Citations & Further Reading

  1. Arntz, A., & Weertman, A. (1999). Treatment of childhood memories: Theory and practice. Behaviour Research and Therapy, 37(8), 715–740.
  2. Bandura, A. (1997). Self-efficacy: The exercise of control. W. H. Freeman.
  3. Bowlby, J. (1982). Attachment and loss, vol. 1: Attachment (2nd ed.). Basic Books. (Original work published 1969)
  4. Deci, E. L., & Ryan, R. M. (2000). The "what" and "why" of goal pursuits: Human needs and the self-determination of behavior. Psychological Inquiry, 11(4), 227–268.
  5. Dweck, C. S. (2006). Mindset: The new psychology of success. Random House.
  6. Gilbert, P. (2010). Compassion focused therapy: Distinctive features. Routledge.
  7. Hayes, S. C., Strosahl, K. D., & Wilson, K. G. (2012). Acceptance and commitment therapy: The process and practice of mindful change (2nd ed.). Guilford.

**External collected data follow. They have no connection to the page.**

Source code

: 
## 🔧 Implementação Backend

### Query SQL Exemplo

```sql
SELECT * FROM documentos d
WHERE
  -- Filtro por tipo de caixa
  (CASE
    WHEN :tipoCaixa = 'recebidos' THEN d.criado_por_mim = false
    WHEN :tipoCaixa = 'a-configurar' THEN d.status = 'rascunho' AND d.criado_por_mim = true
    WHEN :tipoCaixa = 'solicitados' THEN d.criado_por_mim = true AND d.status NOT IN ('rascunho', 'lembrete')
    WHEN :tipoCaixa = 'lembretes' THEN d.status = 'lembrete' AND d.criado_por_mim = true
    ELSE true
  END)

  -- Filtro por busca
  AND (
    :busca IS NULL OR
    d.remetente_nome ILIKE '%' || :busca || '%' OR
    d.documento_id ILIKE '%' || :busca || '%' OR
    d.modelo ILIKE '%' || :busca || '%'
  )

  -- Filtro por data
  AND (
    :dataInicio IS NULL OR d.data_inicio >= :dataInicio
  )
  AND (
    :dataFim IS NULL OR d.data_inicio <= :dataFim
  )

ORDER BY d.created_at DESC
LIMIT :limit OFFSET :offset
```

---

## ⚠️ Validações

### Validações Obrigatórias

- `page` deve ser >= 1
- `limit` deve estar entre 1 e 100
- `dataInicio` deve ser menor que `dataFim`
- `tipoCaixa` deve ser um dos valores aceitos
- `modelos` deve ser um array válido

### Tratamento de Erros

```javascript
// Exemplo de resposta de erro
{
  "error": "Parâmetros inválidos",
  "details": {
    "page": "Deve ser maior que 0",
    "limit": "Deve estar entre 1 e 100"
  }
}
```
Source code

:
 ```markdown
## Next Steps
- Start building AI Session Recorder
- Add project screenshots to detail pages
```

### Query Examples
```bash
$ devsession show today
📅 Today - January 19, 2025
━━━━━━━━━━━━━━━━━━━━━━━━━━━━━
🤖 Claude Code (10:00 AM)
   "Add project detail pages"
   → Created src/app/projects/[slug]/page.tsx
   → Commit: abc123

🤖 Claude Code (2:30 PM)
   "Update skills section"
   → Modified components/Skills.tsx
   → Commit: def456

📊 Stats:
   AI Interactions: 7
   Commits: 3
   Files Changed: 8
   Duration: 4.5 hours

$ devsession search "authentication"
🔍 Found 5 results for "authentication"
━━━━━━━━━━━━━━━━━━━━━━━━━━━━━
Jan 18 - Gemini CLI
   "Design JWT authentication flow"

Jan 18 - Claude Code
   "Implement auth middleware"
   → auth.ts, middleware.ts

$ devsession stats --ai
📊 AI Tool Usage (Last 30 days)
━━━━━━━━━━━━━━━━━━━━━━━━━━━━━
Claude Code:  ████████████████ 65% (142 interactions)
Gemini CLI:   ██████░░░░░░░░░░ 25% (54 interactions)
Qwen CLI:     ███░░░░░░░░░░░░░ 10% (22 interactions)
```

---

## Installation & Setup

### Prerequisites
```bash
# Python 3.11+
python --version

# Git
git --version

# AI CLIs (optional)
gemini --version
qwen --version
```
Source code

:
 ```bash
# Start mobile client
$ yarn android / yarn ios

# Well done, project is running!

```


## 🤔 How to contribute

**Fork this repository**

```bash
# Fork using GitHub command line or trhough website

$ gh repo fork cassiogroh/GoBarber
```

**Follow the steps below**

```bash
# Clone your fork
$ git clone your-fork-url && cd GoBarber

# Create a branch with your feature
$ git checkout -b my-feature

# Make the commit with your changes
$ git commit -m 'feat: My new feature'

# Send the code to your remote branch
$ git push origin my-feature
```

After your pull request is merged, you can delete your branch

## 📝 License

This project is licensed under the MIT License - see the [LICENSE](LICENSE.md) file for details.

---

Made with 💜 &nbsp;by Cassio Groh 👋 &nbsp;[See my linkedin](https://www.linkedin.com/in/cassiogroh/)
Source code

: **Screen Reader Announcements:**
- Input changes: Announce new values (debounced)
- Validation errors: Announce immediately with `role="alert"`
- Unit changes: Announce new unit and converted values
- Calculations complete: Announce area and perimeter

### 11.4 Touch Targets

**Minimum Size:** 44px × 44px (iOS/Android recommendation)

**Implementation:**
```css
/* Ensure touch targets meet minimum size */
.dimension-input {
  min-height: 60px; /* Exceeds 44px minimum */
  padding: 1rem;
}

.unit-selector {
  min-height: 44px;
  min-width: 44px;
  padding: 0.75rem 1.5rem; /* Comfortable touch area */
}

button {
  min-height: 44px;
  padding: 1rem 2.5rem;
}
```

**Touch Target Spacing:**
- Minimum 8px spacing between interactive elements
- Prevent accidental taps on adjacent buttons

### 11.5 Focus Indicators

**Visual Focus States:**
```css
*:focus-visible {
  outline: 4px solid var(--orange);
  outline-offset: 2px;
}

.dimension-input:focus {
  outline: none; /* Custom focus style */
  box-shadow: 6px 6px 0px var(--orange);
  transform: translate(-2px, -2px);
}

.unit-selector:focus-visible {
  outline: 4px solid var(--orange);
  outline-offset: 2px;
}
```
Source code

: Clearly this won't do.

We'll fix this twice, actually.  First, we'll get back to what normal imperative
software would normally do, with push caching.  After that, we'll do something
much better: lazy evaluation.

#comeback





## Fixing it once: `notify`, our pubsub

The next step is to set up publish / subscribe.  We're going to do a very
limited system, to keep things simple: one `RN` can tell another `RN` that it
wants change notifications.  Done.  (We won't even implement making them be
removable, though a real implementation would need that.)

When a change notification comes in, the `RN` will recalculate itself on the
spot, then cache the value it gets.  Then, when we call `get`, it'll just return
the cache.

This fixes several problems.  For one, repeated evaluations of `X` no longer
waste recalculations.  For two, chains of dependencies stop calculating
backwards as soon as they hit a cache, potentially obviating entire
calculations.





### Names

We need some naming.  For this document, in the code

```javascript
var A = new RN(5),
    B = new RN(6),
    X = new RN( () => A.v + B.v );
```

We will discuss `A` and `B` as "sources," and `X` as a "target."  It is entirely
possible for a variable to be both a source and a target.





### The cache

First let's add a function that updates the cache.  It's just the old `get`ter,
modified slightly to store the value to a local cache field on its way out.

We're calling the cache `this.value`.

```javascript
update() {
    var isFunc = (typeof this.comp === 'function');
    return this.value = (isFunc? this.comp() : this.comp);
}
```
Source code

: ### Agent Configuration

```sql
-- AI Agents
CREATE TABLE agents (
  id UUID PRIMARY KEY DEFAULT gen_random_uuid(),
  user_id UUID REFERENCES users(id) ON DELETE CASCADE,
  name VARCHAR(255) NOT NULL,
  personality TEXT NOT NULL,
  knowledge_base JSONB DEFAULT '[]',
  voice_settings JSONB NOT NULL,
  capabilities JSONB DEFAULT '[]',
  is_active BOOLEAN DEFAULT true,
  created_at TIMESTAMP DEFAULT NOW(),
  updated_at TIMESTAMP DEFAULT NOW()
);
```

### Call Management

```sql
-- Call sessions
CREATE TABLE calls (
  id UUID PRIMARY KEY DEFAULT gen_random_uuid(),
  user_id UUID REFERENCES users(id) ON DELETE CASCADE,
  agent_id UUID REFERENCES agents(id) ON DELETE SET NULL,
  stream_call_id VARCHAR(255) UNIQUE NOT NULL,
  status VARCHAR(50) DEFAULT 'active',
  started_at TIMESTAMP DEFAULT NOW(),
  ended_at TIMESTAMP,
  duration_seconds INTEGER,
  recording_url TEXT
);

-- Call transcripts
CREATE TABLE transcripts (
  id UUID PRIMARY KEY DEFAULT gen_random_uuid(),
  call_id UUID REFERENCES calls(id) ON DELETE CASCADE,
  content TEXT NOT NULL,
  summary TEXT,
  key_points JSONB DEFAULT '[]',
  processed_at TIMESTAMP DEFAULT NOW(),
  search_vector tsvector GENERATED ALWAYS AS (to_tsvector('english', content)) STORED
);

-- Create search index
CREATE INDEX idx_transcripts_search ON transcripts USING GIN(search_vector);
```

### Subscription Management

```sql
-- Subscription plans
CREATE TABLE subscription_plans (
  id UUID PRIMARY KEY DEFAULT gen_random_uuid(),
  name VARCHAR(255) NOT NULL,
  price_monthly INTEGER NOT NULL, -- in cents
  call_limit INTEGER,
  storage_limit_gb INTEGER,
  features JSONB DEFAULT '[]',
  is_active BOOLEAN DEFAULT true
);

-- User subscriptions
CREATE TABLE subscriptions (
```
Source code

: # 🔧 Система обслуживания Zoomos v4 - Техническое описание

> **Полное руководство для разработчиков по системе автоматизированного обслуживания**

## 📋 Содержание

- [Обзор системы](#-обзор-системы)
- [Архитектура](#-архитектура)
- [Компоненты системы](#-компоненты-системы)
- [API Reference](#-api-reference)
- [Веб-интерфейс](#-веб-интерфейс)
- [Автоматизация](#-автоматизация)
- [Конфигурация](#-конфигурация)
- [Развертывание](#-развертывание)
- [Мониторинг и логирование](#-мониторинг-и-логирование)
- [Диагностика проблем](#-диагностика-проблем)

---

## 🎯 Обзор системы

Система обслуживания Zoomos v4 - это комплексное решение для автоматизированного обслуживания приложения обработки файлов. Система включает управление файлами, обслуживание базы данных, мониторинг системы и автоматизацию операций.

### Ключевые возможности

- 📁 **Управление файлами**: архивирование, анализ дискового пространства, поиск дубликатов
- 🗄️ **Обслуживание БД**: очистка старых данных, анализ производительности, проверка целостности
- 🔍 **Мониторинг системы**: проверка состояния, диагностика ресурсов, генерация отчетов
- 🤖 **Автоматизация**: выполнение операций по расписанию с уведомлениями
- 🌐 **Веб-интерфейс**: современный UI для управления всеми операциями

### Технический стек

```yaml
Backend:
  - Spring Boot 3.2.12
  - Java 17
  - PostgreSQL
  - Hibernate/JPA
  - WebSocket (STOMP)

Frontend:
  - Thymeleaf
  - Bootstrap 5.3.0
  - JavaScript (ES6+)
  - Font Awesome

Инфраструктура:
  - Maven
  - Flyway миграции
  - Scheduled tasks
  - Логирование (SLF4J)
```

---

  8. Korn, D. L., & Leeds, A. M. (2002). Preliminary evidence of efficacy for EMDR resource development and installation. Journal of Clinical Psychology, 58(12), 1465–1487.
  9. Markus, H., & Nurius, P. (1986). Possible selves. American Psychologist, 41(9), 954–969.
  10. Martell, C. R., Dimidjian, S., & Herman-Dunn, R. (2010). Behavioral activation for depression. Guilford.
  11. Masten, A. S. (2014). Ordinary magic: Resilience in development. Guilford.
  12. Pearson, C. S. (1998). The hero within: Six archetypes we live by. HarperOne.
  13. Peterson, C., & Seligman, M. E. P. (2004). Character strengths and virtues: A handbook and classification. Oxford University Press.
  14. Rashid, T. (2015). Positive psychotherapy: A strength-based approach. Journal of Positive Psychology, 10(1), 25–40.
  15. Saleebey, D. (1996). The strengths perspective in social work practice: Extensions and cautions. Social Work, 41(3), 296–305.
  16. Schwartz, R. C. (2021). No bad parts: Healing trauma and restoring wholeness with the Internal Family Systems model. Sounds True.
  17. White, M. (2007). Maps of narrative practice. W. W. Norton.